Pros and Cons of Living With Friends
We’ve all heard the warning–don’t room with friends. Is that true, or are those people pessimists? A lot of it comes down to how you set up the expectations for living together. Be honest with yourself on what you need to live comfortably, and be honest with your friend so that they understand how they can live peaceable with you.
- You already know each other: It’s easier when you’re living somewhere new to have a familiar face around. You already know each other, and you know each other’s humor, likes and dislikes, and living habits, which makes the adjustment a little easier.
- You enjoy hanging out: You’re friends for a reason. You don’t just know each other–you like each other’s company, which is even better. You have inside jokes, favorite movies, and you can be weird and it’s ok. It’s a relaxing feeling that you know when you walk in to your new home that you’ll be greeted with a friend’s face who will make you laugh. It can be awkward living with someone that you don’t know or don’t get along with because every time you go home it’s another stressful event. Home should be a place where you can be yourself, and when you live with a friend, you can be exactly who you are.
- Similar friend group: The best thing about having your friend as your roommate? You already like all of their other friends. It can be extremely tense when you have a new roommate, and you have to live with several new people that you don’t get along with. You could even meet a few new people that your roommate is friends with to expand your friend group. It’s hard meeting new people, and having someone that you already connect with to introduce you can grow your friend list.
- It can be hard to be honest when things get hairy: Sometimes things need to be approached is a business-like manner and lines can get crossed when you are friends. Instead of coming at problems pragmatically, emotions can get in the way and feelings can get hurt. Then all of a sudden, there’s tension between you two, and you can’t figure out why. It’s important to set the groundwork for an open and honest relationship for everything. Before things become an issue, lay out things that are important to you. Even if you think it’s obvious, you should still say it. It may not be obvious to the other person.
- A great friend doesn’t mean they make a great roommate: Sometimes we have friends for different reasons.

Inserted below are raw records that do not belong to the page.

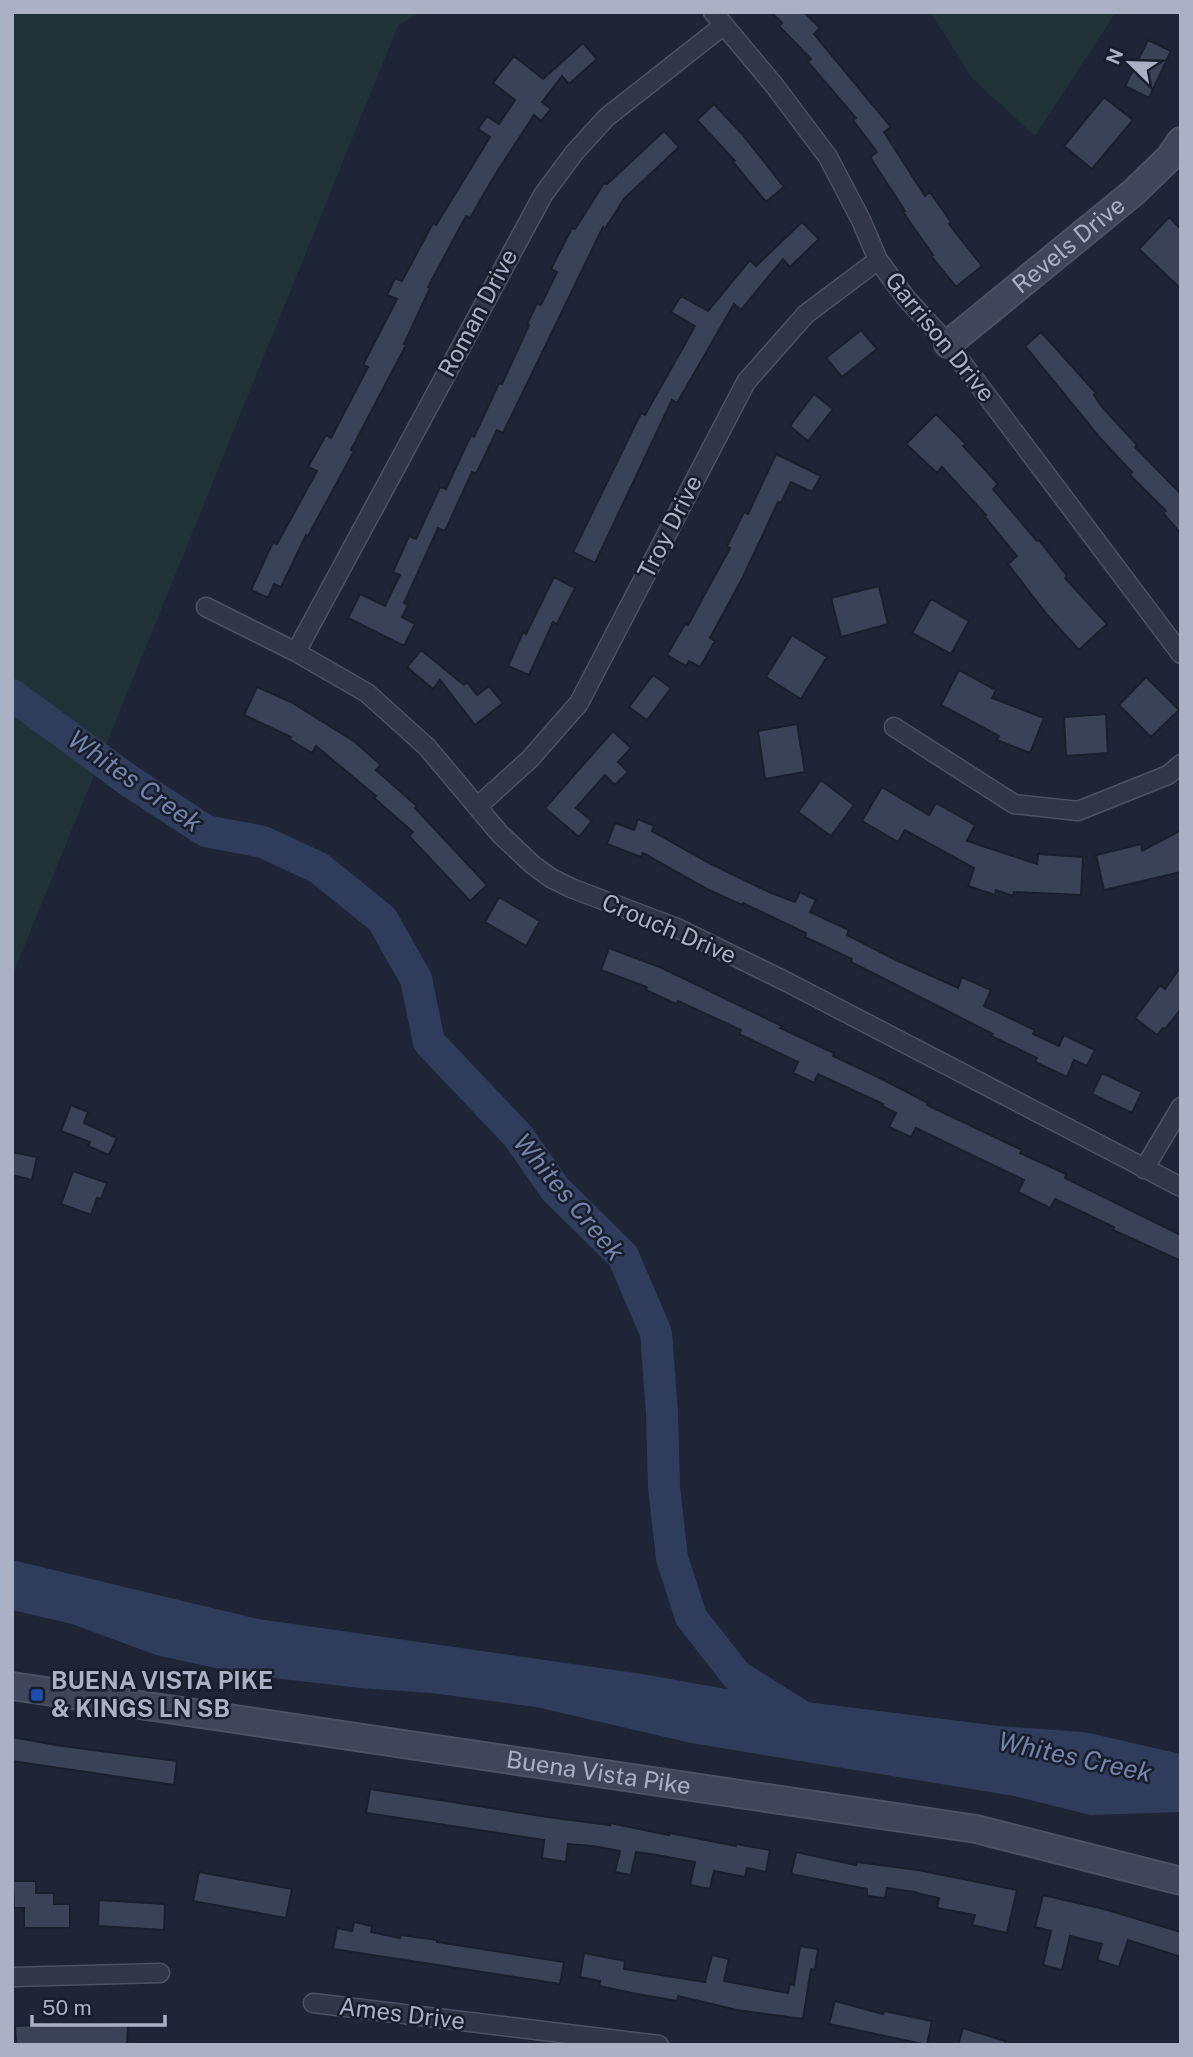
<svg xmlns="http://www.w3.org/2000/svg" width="1193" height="2057" viewBox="0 0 1193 2057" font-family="'Public Sans',sans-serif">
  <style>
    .green { fill: #203137 }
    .water { fill: #2f3c5c }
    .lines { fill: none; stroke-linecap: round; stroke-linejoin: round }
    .river { stroke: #2f3c5c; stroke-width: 32 }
    .building { fill: #3a4257; stroke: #191f2d; stroke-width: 2 }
    .street-casing { stroke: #4c5262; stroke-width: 21 }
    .secondary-casing { stroke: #4c5262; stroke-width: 30 }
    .street { stroke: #313746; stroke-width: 18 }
    .secondary { stroke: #3f4659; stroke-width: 26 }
    .transit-dot { fill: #1a4fb4; stroke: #171d2a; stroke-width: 2.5 }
    .labels { text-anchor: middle; stroke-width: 5; stroke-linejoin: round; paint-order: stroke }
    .street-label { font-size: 24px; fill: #abb1c4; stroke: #171d2a }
    .poi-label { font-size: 24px; font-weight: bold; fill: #abb1c4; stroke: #171d2a; text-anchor: start }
    .water-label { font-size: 26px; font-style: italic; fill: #7284ae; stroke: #171d2a }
  </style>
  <rect width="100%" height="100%" fill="#1e2536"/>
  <path class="green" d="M12 12H420L398 26 12 977Z
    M930 12H1116L1035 136 973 79Z"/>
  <path class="water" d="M12 1560 258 1619 642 1674 782 1699 999 1726 1084 1732 1181 1754V1812L1091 1815 1014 1796 691 1743 536 1707 431 1693 360 1688 247 1675 156 1655 72 1624 12 1610Z"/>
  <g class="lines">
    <path class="river" d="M12 695 128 780 206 831 263 842 319 868 382 919 416 979 429 1042 518 1136 555 1189 623 1256 656 1333 662 1413 664 1487 672 1558 691 1617 737 1676 806 1719"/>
  </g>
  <path class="building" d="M771 12H804L820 28 814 34 891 127 884 132 925 196 930 192 951 222 949 224 982 266 956 287 931 256 933 255 903 212 905 211 870 157 877 152 853 120 856 118 808 62 811 59 779 26 782 23Z
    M1148 40 1171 51 1149 98 1125 86Z
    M583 43 597 59 569 84 562 76 542 102 551 109 541 121 534 115 495 175 470 218 466 216 428 287 430 288 404 344 406 345 351 450 354 451 308 536 306 535 281 587 274 584 268 598 251 590 273 542 277 544 317 471 308 467 326 435 331 438 368 367 363 365 397 299 387 295 395 278 402 281 433 223 436 225 490 137 478 129 487 116 499 124 515 100 493 83 514 56 543 79Z
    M1104 97 1133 120 1092 169 1064 146Z
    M714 104 742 134 784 187 766 202 733 162 735 161 697 120Z
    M664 131 679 147 624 199 605 229 603 227 503 433 497 430 476 474 472 472 445 531 438 528 404 603 408 605 402 617 415 624 404 646 348 618 360 594 385 606 400 575 393 572 409 536 416 539 440 487 446 489 471 435 474 437 499 383 502 384 529 325 527 324 537 303 541 305 557 272 551 269 572 228 575 229 604 183 607 184Z
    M1169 217 1181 229V289L1139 249Z
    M802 222 819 239 790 267 783 259 741 310 734 304 677 403 672 400 595 563 573 552 641 413 645 415 695 326 671 312 681 296 708 311 750 260 756 266Z
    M861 330 877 349 842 377 826 358Z
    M1041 332 1096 393 1094 395 1101 406 1137 445 1135 447 1181 494V534L1163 513 1166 511 1130 475 1132 472 1100 438 1025 346Z
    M814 394 833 409 808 441 790 426Z
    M936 414 966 444 963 446 998 484 993 489 1037 541 1039 540 1067 576 1065 578 1107 624 1079 650 1048 616 1008 564 1017 556 984 516 986 515 942 467 937 473 906 444Z
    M776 454 821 476 812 492 791 482 781 503 778 502 743 577 710 638 715 641 700 667 689 661 686 666 667 655 685 624 688 625 730 548 727 546 744 512 748 514Z
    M554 577 575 588 557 624 553 622 529 675 508 666 523 632 526 634Z
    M879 586 888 624 841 637 831 598Z
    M931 599 969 621 951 654 912 633Z
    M792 635 827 657 801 699 766 677Z
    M421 650 464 685 467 682 477 695 489 686 503 703 475 725 440 680 433 689 407 667Z
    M959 670 996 690 992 698 1044 718 1030 753 997 740 999 736 941 705Z
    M653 675 671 688 647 720 629 707Z
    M1146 677 1179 710 1151 737 1119 705Z
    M257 687 291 702 355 742 381 765 376 770 417 806 415 808 487 885 470 901 409 836 413 832 374 798 376 796 316 746 312 753 289 739 291 737 244 715Z
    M1106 714 1108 753 1066 756 1064 717Z
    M797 724 805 772 765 779 758 731Z
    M613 731 631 748 618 762 628 772 615 785 605 775 576 808 592 821 579 837 545 808Z
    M821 780 854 805 831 836 798 812Z
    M882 787 929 815 936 803 975 825 967 841 1037 864 1038 854 1083 857 1081 895 1014 892 1013 896 996 890 995 895 968 886 974 868 905 830 898 842 862 821Z
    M638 819 654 826 652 831 711 864 769 892 795 902 800 892 816 900 810 912 849 930 847 935 894 959 958 988 962 977 991 990 984 1006 1035 1030 1033 1034 1059 1046 1064 1035 1095 1050 1087 1066 1074 1060 1067 1077 1035 1062 1037 1058 991 1036 993 1034 851 962 852 959 805 937 806 933 743 903 742 905 709 890 643 853 641 857 607 844 615 823 634 830Z
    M1181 830V872L1104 890 1096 855 1141 844 1142 851Z
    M499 897 540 921 526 946 485 922Z
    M609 948 662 968 782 1026 780 1028 834 1053 833 1056 880 1078 928 1103 927 1105 1022 1150 1020 1153 1066 1174 1065 1178 1181 1235V1261L1113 1230 1114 1227 1055 1199 1050 1208 1018 1192 1024 1180 916 1128 911 1137 889 1127 896 1113 882 1106 883 1104 818 1074 814 1083 793 1073 798 1062 739 1034 741 1030 678 1001 676 1004 646 990 647 987 601 970Z
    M1181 966V1009L1165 1029 1163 1028 1157 1035 1135 1018 1160 985 1165 989Z
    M1102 1073 1142 1092 1132 1113 1092 1094Z
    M71 1105 88 1112 84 1123 117 1138 109 1155 88 1146 90 1142 61 1131Z
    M12 1152 37 1157 32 1180 12 1175Z
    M73 1171 107 1183 101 1199 97 1198 91 1215 61 1204Z
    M12 1737 62 1746 177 1761 174 1785 12 1761Z
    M370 1789 548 1817 610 1825V1823L669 1835 670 1833 736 1846V1844L770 1850 766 1872 747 1868 745 1877 714 1871 710 1889 690 1885 695 1862 651 1854 636 1852 631 1875 615 1872 620 1851 593 1846 568 1844 566 1862 542 1858 544 1840 366 1813Z
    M796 1852 856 1865 857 1862 918 1870 1017 1890 1007 1933 972 1925 975 1915 937 1908 939 1898 916 1893V1892L887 1888 885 1898 867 1896V1889L791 1874Z
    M199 1872 292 1889 286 1918 193 1901Z
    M13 1881H36V1893H54V1904H70V1928H24V1908H14Z
    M1043 1895 1104 1909 1181 1932V1957L1128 1940 1119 1967 1097 1960 1102 1944 1070 1936 1062 1970 1043 1965 1051 1931 1035 1927Z
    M99 1900 165 1904 164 1930 98 1926Z
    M354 1922 372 1926 371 1932 400 1938 401 1935 437 1940V1942L564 1962 560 1984 333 1949 337 1928 352 1931Z
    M800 1946 818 1949 815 1970 811 1969 803 2019 737 2010 678 1996 677 2001 632 1993 599 1986 600 1981 580 1977 584 1953 625 1961 624 1969 705 1982 712 1955 729 1959 724 1981 788 1993 790 1984 794 1985Z
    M835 2001 883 2014 884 2011 932 2021 927 2045 829 2024Z
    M85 2023 128 2026 127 2045H16L15 2026Z
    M963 2028 1005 2041V2045H958Z"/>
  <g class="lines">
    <g class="street-casing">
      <path id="street" d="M713 12 774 85 828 157 861 220 878 260 906 298 948 344 1181 654
        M206 607 296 652 367 693 427 747 500 834 533 865 551 878 571 888 677 928 787 982 1181 1187
        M296 652 543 195 574 153 607 117 724 25
        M894 727 1014 804 1078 811 1168 775 1181 764
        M477 807 530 759 579 703 746 382 806 314 878 260
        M1144 1169 1181 1107
        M12 1977 160 1973
        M313 2003 659 2045"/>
    </g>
    <g class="secondary-casing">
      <g id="secondary">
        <path id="s1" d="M948 344 1134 192 1170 157 1181 141"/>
        <path id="s2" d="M12 1686 976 1829 1181 1881"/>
      </g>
    </g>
    <use href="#street" class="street"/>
    <use href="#secondary" class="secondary"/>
  </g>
  <rect class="transit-dot" x="30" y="1688" width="14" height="14" rx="3.5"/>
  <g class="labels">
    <g class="street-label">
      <text dy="8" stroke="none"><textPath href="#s1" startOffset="156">Revels Drive</textPath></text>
      <text transform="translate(478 313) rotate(-62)" y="8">Roman Drive</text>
      <text transform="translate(940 337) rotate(51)" y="8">Garrison Drive</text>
      <text transform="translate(670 527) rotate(-63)" y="8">Troy Drive</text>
      <text transform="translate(669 929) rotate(23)" y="8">Crouch Drive</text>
      <text dy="8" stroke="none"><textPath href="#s2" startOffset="593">Buena Vista Pike</textPath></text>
      <text transform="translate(402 2014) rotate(7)" y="8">Ames Drive</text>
    </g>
    <g class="poi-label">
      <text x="51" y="1689">BUENA VISTA PIKE<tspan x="51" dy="28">&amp; KINGS LN SB</tspan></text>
    </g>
    <g class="water-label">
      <text transform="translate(135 781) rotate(35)" y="9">Whites Creek</text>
      <text transform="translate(569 1197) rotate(50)" y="9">Whites Creek</text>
      <text transform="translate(1075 1757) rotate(12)" y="9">Whites Creek</text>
    </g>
  </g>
  <rect width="1193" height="2057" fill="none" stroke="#abb1c4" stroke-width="28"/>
  <g transform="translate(1130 63) rotate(293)" stroke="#171d2a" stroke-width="5" paint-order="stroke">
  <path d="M0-5L12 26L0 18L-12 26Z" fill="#abb1c4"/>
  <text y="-10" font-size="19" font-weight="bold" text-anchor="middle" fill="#abb1c4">N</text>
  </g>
  <path d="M32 2015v10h133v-10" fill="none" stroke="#abb1c4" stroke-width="3.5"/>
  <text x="42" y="2015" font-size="21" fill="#abb1c4" stroke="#171d2a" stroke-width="5" paint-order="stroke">50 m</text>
</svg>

Someone can be the life of the party and make you laugh like you never have before, but they aren’t the best at paying the bills. It’s hard to keep a good relationship with a roommate when they don’t hold up their end of the bargain. The friendship can make things seem more relaxed for the other person, meaning that more responsibility falls on you.
- Tension of making new friends: It’s bound to happen–someone is going to make a new friend. Maybe you won’t like them, which can make things even worse. All of a sudden, you’re old friend now has a new best friend, and feelings get hurt. Life pulls us all in different directions, and just because you’re living in the same location, it doesn’t mean that you are connected. You have to put in effort to spend time with one another to keep the connection alive.
Listen to one another and respect each other’s personal space and things. Your friend doesn’t always have to hang out with you, and you don’t have to always hang out with your friend. But, when you do, you can have the best time ever. It’s so nice to walk home and see a happy friend smiling back at you!